Queridos Reyes Magos:

Me recuerdo alzando a alguno de mis hermanos para que echara la carta en ese buzón gualdo y rojo —grande y muy español— en donde depositábamos algo más que una corta descripción de la repartida selección de juguetes para todos, entre las babas de quien pegaba el sobre y la ilusión de sentirnos unidos.

Y es que en tiempos de Maricastaña, cuando en las familias numerosas te pedían que escribieras esa carta, tenías que condensar los deseos de todos para finalmente jugar con alguno de los juguetes que les caían a los demás. No andábamos con problemas de género, entre otras cosas, porque jugábamos juntos, niños y niñas, a los indios y a las muñecas, si se terciaba la cosa. Utilizábamos las chapas con plastilina para hacer los equipos de fútbol o con el tambor del detergente Colon teníamos organizado un grupo de música con dos palos.

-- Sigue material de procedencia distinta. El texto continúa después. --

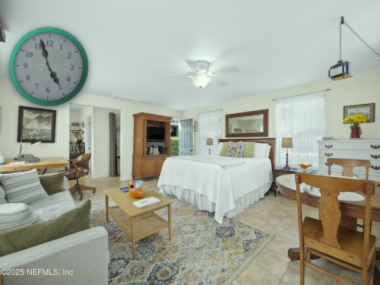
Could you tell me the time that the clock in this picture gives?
4:57
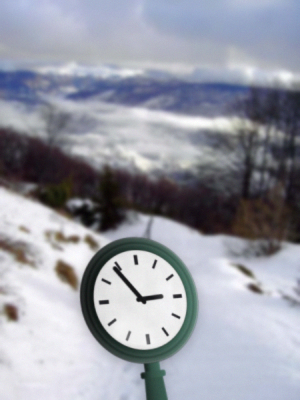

Y en esos minutos entre narrar los porqués y pedir con una emoción contenida, las razones por las cuales habías sido bueno —buena, buene—, todo ello era más importante que el regalo en sí. Sólo tenías regalos ese día; regalo, para ser más exactos.

Jugar, que es acaso aquello que nos falta cuando nos dicen que ya somos mayores, nos permite crear un universo paralelo a éste. Meterte en un charco y llenarte de barro, subir una montaña sin rumbo ni agua, pasar un frío intenso y partirte de risa, divertirte conduciendo sin destino o comer ostras en un banco de un parque mientras la gente pasa de largo puede no sonar muy de adulto, pero es que ése es el problema. Dejamos de soñar el día que acatamos el famoso qué dirán y nos encorsetamos en las normas de lo que debe hacerse para parecer no sé bien qué; y nos perdemos el regalo que nos da el mero hecho de estar vivos.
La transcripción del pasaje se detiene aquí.